>>>
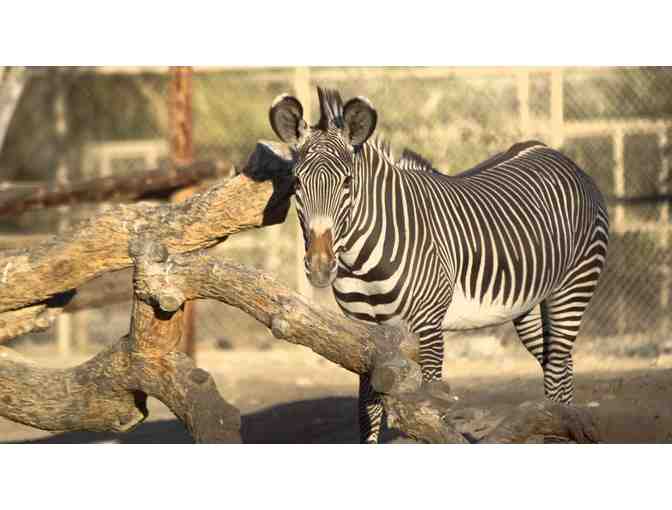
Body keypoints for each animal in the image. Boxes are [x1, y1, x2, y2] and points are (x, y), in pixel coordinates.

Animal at [268, 86, 608, 442]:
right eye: (297, 183)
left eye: (347, 182)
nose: (320, 265)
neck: (364, 262)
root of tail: (553, 153)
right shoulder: (365, 334)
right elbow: (368, 411)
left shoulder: (429, 326)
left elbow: (426, 411)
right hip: (527, 305)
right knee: (559, 367)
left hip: (574, 285)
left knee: (557, 367)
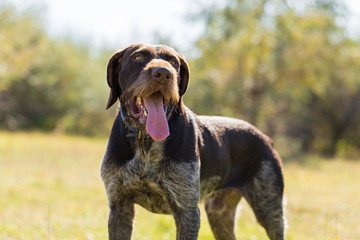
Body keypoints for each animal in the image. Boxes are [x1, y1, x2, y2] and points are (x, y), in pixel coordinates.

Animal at [100, 43, 286, 240]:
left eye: (174, 62)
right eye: (138, 57)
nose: (164, 73)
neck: (146, 143)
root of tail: (266, 138)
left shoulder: (187, 211)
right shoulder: (119, 206)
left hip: (269, 209)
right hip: (219, 214)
<<<
→ **WHAT THE TASK REQUIRES**: Line by line, output the material above exactly, passing over the pictures.

→ **OUTPUT**:
Body keypoints for each animal in the image. Boxes are [x1, y1, x2, y2] and points are (x, y), in pixel coordinates.

Animal at [268, 86, 608, 442]:
right eye: (297, 183)
left eye: (347, 182)
nose: (320, 265)
neck: (364, 262)
root of tail: (553, 153)
right shoulder: (365, 334)
right elbow: (368, 411)
left shoulder: (429, 326)
left elbow: (426, 411)
right hip: (527, 305)
right knee: (559, 367)
left hip: (574, 285)
left knee: (557, 367)
Body keypoints for each animal in the image. Boxes are [x1, y1, x2, y2] and points are (x, y), in pixel coordinates.

Animal at [100, 43, 286, 240]:
left eye: (174, 62)
right eye: (138, 57)
nose: (164, 73)
neck: (146, 143)
root of tail: (266, 138)
left shoulder: (187, 211)
right shoulder: (119, 206)
left hip: (269, 209)
right hip: (219, 214)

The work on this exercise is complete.